重磅干货!吉奥大数据舆情分析平台设计与实践
近日,“罗一笑”事件刷爆了朋友圈。持续几日后,此事热度不减,众多媒体争相追踪报道,网络上舆论此起彼伏。
目前中国网民数量已跃居全球第一,互联网已成为信息的集散地;此外,随着新媒体的出现和发展又使得公众更加容易地参与社会热点事件的讨论,加之互联网的开放与包容性,就很有可能出现煽动性、误导性的言论。这些一旦进入公众的视野,就会迅速形成网络热点,甚至成为社会性的大事件。

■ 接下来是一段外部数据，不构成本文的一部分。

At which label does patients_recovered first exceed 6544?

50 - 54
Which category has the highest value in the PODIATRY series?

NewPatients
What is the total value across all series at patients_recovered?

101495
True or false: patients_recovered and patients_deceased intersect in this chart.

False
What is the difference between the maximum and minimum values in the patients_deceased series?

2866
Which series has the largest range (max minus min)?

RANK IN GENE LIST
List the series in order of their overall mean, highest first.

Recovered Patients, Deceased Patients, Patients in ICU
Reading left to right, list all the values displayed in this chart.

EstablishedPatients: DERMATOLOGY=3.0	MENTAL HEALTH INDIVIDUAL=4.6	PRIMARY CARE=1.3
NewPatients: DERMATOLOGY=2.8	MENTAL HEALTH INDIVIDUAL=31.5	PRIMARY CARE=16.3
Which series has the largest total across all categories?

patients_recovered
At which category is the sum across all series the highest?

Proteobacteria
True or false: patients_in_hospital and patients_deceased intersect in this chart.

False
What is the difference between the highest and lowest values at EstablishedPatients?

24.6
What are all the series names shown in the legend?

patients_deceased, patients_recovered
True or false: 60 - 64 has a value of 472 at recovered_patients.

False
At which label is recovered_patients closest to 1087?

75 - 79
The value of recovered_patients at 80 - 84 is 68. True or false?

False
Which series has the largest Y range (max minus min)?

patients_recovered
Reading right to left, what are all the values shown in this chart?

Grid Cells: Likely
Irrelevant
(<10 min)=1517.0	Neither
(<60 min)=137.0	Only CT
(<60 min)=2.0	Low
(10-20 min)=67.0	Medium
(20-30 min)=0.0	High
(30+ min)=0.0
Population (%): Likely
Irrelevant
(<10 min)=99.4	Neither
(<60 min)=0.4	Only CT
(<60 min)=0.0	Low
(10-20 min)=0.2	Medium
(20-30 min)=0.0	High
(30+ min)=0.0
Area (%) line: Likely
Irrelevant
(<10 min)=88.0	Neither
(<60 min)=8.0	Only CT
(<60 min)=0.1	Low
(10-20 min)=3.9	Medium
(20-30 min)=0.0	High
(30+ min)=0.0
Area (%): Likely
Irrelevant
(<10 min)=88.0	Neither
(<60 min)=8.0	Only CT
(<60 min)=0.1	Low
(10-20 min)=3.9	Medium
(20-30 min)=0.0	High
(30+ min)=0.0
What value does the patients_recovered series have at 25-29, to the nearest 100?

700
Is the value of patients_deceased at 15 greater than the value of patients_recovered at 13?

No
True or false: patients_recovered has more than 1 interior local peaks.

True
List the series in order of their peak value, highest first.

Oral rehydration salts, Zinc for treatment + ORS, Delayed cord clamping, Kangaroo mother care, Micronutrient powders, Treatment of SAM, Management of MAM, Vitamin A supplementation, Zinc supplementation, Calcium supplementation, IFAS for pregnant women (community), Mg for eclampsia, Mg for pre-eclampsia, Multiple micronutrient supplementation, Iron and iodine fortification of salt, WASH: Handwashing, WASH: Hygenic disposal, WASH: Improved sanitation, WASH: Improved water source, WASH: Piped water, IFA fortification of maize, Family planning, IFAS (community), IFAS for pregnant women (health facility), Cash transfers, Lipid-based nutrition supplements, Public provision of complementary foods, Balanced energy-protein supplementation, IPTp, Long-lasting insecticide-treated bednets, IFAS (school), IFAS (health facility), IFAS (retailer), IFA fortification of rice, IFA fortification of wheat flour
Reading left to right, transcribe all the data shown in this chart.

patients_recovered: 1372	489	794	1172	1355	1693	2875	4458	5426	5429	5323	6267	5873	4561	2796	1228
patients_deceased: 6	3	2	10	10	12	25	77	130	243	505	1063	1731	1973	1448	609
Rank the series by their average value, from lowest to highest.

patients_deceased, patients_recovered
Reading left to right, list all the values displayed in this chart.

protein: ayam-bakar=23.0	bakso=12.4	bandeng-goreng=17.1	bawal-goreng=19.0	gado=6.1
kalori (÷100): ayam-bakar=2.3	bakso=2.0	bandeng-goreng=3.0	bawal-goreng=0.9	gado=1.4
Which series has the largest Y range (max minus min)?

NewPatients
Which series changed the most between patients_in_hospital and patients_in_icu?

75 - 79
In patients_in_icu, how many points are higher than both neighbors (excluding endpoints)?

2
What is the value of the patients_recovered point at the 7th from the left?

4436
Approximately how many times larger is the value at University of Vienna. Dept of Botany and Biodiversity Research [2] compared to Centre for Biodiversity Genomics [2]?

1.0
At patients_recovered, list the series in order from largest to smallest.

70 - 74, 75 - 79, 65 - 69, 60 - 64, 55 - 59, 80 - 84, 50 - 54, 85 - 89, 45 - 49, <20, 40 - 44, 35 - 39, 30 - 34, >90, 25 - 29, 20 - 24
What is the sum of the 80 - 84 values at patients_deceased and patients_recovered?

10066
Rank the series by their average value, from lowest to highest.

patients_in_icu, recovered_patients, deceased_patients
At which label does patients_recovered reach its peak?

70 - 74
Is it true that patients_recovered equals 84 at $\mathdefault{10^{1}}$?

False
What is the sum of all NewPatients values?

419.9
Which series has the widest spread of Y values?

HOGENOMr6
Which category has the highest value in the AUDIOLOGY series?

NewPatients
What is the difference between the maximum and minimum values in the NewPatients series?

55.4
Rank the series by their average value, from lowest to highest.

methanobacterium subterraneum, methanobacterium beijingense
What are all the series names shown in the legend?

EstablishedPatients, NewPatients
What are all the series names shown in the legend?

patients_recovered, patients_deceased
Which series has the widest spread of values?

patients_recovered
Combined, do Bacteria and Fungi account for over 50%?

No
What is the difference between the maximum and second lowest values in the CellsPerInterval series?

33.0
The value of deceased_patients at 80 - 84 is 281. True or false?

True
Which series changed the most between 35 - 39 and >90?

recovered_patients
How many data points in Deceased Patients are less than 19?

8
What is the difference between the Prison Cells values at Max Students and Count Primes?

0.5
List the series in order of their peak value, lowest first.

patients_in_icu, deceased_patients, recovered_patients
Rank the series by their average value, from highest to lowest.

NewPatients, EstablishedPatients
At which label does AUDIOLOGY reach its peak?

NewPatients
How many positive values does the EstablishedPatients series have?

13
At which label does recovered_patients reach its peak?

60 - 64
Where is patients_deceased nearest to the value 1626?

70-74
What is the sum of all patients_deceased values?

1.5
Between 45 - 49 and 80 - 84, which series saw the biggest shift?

通过抓取今年的40件舆情事件进行对比分析,我们不难发现“两微一端”,即微信、微博和客户端,现已经成为舆情信息的主要来源,占到了舆情总数量的72.6%,同时像知乎这类的问答型网站、网络直播、共享文档等新媒体已逐渐成为舆情传播的工具,并且影响着舆论趋势。
因而在大数据时代,舆情充分反映数据爆炸背景下的数据处理与应用需求,舆情监测分析变得愈发重要。面对机遇与挑战,吉奥在舆情大数据分析领域也做了一些探索实践。利用公司自主核心产品技术,我们打造了吉奥大数据舆情监测分析平台。这款产品有哪些重要功能与特色呢,和小编一起往下看吧……
1. 全面可靠的分布式数据采集
吉奥大数据舆情监测分析平台拥有强大的数据采集能力,数据采集系统建立与监测分析主题相关的行业数据库,在大大缩小监测范围的同时,提高了数据采集的精准度。借助于分布在全国的数百台服务器,建立分布式数据采集平台,保证数据的持续更新。实现采集范围的媒体全覆盖,尤其是占据舆情总数比重较多的“两微一端”。
该平台对热点事件进行全程监测,可全面掌握互联网热点舆论事件的热度走势。
2. 及时精准的舆情发现预警
吉奥大数据舆情监测分析平台综合预警关键词矩阵、中文语义分析和情绪识别、舆论噪音去除算法三种方法去发现舆情事件,并及时向客户端推送预警。
预警关键词矩阵
关键词组成矩阵按行业、人物、部门、站点来源、预警级别来划分,矩阵中的关键词是可以自由组合的,通过矩阵能够精确地发现识别舆情。
中文语义分析与情绪识别
基于词语情感值,加入互联网流行的网络用语,并结合特定的语境条件对文本进行语义分析,经过机器学习训练后,具有较高的准确率。
舆情噪音的辨别与去除
舆情噪音的辨别与去除有四步的处理,首先是垃圾网站过滤掉,其次识别出标题党,有些文章具有很夸张的标题,通过关联分析和相似分析将标题党识别出来,最后对账号发贴行为进行分析,自动剔除广告账号。
3. 智能多样的大数据处理分析
在大数据时代,吉奥大数据舆情监测分析平台使用NoSQL大数据存储,做到海量数据水平自动分区、存储横向扩展、以及高性能随机读写;使用Spark计算离线计算框架,实现计算节点自动扩展,融合多源数据实现海量数据快速计算;基于关键词矩阵和中文自然语言处理算法,对文本进行智能分析,实现热点自动发现、多维度话题演变,并能够自动生成多样化图表;对海量舆情数据建立全文索引,提高数据检索效率。
观点分析
平台自动监测热点事件中的网友评论,基于中文自然语言处理算法对所有网友评论进行情感分析和观点挖掘分析,形成很多个独立意见,根据这些独立意见,最后得出网友观点倾向分类。
观点监测
自动观点提取
观点分类
4. 全生命周期舆情监测分析服务
基于吉奥大数据舆情监测平台,我们提供全生命周期舆情监测分析服务,从发现舆情、舆情预警、舆情跟踪、舆情导控到事后分析,是一个完整的闭环流程。同时提供数据采集、平台定制、舆情报告等多样化的增值服务。